Each of chambers 122, 123, and 124 is sealed by a partition dividing the chamber into two chamber spaces. Accordingly, the partition provides different transferring paths to the substrates. A gate valve (not shown) is disposed between each of the chambers 121 to 125 for opening and closing during substrate transfer. As described above, the in-line processing apparatus substantially vertically transfers the substrate that is loaded on a carrier.
FIG. 2 is a cross-sectional view of a process chamber in the related art in-line processing apparatus of FIG. 1. Referring to FIG. 2, a target 131, a cathode 132, and a magnet 133 are disposed on one side of the process chamber 124. A sheath heater 135 is disposed on the other side of the process chamber to face the target 131. A substrate 140 is mounted on top and bottom carriers 138a and 138b and transferred into the process chamber 124 in a standing state. A first magnet 139 having a first polarity is disposed on the top carrier 138b, and a second magnet 136 having a second polarity opposite to the first polarity of the first magnet 139 is mounted on the top of the first magnet 139. A metal belt 137 is mounted on the bottom of the bottom carrier 138a to transfer the substrate 140. The metal belt 137 may be formed of a stainless steel material. For example, the material for the metal belt 137 may be SUS stainless steel. The carriers 138a and 138b may be formed of aluminum material.
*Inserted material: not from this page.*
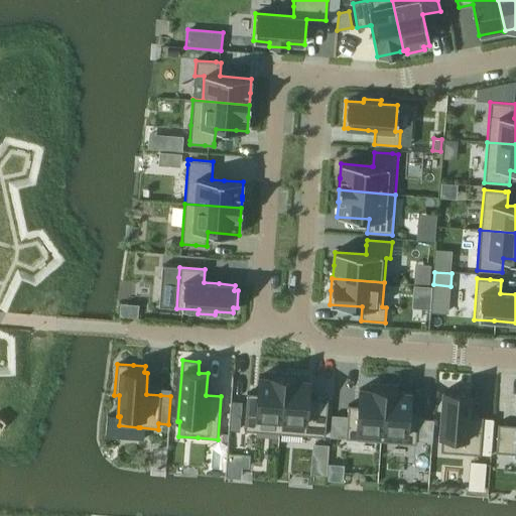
[(247,393),(244,430),(279,433),(284,373),(268,372),(268,378),(259,377),(257,394),(247,393)]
A vacuum pump 141 discharges air to provide a high pressure in the process chamber 124.
When the substrate 140 is transferred to the process chamber 124 through the metal belt 137, the top and bottom carriers 138a and 138b holding the substrate 140 are fixed at a predetermined position by a magnetic field between the first and second magnets 139 and 136. When the top and bottom carriers 138a and 138b are fixed, a target material is released from the target 131 and deposited on the substrate 140 by using positive ions of gas plasma generated by applying a voltage to the cathode 132. After the deposition process of the target material on the substrate 140, the substrate 140 can be transferred to the next processing stage by the metal belt 137.
Several carriers can be connected to form a continuous transfer path. In the related art in-line processing apparatus of FIG. 1, the conveying unit 121 includes two such carriers; the loading chamber 122 includes two carriers; the buffer chamber 123 includes two carriers; the process chamber 124 includes two carriers; and the rotation chamber 125 includes one carrier. Thus, the related art in-line processing apparatus includes at least nine carriers.
As described above, in the related art processing apparatus, one substrate is fixed at the carrier, and passes through the loading chamber 122, the buffer chamber 123, and the process chamber 124, which performs a predetermined process. Then, the substrate is rotated by the rotation chamber 125, and passes in a reverse order through the process chamber 124, the buffer chamber 123, and the loading chamber 122. Then, the substrate is carried out to the outside. Thus, the substrate to be processed travels back and forth within the related art processing apparatus. Accordingly, in the related art processing apparatus, the substrate passes through the chambers 122, 123, and 124 twice during one processing cycle. Hence, processing time increases, thus decreasing product yield.
Also, the related art processing apparatus selectively uses a buffer chamber. Accordingly, process tack time increases. Hence, product yield is decreased by the increase in process tack time.
Moreover, the related art processing apparatus requires a plurality of carriers. Replacement and maintenance of carriers are difficult. Additionally, each additional carrier increases the volume of the apparatus. Hence, device cost increases with each additional carrier.